SYSTEM_DESIGN
System Design: Amazon E-Commerce Platform
Deep dive into designing Amazon's e-commerce platform at scale, covering product catalog, checkout, fulfillment, and personalization systems serving 300 million active customers.
Requirements
Functional Requirements:
- Users can search and browse a catalog of 350+ million products
- Users can add items to cart, apply coupons, and complete checkout
- Sellers can list products, manage inventory, and fulfill orders
- Personalized product recommendations on every page
- Real-time order tracking from placement to delivery
- Customer reviews and ratings with verified purchase badges
Non-Functional Requirements:
- 300M active customers, 50M DAU; peak 50K orders/sec during Prime Day
- Product page load under 200ms (p99); checkout flow under 500ms end-to-end
- 99.999% availability for the checkout path — downtime costs $220K/minute
- Strong consistency for inventory and payments; eventual consistency for reviews and recommendations
- Support 20+ regional marketplaces with localized pricing and tax rules
Scale Estimation
With 50M DAU browsing an average of 30 pages, the system serves 1.5 billion page views/day or ~17,400 requests/sec. Search queries: 20M DAU searching × 5 queries = 100M searches/day = 1,160 QPS. Orders: 1.5M orders/day average, spiking to 50K/sec during Prime Day. Product catalog: 350M products × 2KB metadata = 700GB base data; with images averaging 5 per product at 200KB each = 350TB of image assets. The recommendation engine processes 500M click events/day for model training.
High-Level Architecture
Amazon's architecture is the canonical example of microservices at scale — reportedly over 1,000 services in production. The customer-facing path flows: CloudFront CDN → Application Load Balancer → API Gateway (authentication, rate limiting, routing) → individual microservices. The Product Catalog Service reads from a distributed document store (DynamoDB) with an Elasticsearch cluster for search. The Cart Service uses an in-memory store (ElastiCache Redis) for active carts with DynamoDB as a durable backing store. The Order Service orchestrates checkout via a saga pattern across Inventory, Payment, and Fulfillment services.

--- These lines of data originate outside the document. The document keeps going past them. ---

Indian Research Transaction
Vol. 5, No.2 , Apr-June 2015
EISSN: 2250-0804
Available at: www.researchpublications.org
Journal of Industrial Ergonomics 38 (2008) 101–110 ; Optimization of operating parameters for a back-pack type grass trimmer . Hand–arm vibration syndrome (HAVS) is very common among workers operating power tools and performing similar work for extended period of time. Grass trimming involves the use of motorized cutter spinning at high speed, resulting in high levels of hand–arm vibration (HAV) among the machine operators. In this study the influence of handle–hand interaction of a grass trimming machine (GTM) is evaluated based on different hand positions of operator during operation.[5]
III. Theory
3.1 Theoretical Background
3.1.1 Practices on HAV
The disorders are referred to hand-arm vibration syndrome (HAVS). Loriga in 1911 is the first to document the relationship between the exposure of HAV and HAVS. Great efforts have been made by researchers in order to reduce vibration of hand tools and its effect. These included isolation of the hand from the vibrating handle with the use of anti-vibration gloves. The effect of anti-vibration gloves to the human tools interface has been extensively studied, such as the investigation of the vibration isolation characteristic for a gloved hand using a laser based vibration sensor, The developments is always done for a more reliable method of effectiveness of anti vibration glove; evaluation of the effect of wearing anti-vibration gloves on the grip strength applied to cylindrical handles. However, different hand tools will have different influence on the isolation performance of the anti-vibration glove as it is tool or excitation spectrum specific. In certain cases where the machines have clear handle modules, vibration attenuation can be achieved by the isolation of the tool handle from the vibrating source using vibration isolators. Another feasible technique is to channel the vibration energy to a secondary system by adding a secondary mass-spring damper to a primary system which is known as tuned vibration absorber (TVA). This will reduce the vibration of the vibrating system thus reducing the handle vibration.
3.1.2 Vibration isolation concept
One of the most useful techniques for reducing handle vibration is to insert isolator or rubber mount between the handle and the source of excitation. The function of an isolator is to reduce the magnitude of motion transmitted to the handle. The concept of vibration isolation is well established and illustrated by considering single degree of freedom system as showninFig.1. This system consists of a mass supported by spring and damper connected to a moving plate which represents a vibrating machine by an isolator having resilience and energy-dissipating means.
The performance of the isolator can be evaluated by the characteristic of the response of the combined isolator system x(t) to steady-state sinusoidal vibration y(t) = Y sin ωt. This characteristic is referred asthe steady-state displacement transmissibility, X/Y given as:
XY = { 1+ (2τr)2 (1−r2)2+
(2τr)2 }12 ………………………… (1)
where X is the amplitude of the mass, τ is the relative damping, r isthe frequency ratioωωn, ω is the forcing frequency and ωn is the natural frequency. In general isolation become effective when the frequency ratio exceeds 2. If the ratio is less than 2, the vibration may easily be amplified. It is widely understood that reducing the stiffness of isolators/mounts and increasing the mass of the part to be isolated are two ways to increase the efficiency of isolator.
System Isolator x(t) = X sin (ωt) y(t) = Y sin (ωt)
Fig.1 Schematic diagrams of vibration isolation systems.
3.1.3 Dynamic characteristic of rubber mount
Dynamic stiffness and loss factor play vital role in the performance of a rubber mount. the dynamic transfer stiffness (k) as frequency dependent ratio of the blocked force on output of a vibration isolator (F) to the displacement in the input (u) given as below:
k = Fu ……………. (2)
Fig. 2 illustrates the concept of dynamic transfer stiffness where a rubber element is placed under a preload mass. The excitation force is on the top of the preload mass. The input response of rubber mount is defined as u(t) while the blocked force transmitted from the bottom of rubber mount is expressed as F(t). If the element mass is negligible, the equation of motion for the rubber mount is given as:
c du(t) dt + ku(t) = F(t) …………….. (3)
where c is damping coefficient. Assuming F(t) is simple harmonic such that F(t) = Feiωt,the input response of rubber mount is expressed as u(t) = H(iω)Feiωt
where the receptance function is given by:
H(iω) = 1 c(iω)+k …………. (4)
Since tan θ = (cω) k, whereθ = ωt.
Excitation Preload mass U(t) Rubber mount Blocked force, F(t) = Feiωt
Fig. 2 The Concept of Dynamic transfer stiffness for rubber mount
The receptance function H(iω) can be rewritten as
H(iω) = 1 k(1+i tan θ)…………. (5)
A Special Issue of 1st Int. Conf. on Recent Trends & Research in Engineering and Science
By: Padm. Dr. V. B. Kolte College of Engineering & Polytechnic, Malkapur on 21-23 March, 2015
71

The seller-facing path uses a separate API Gateway routing to Seller Central services. Inventory updates from sellers flow through an SQS queue to the Inventory Service, which maintains stock counts in a DynamoDB table with conditional writes to prevent overselling. Price changes propagate through an SNS topic to downstream consumers including the Search Index, Recommendation Service, and the Buy Box algorithm.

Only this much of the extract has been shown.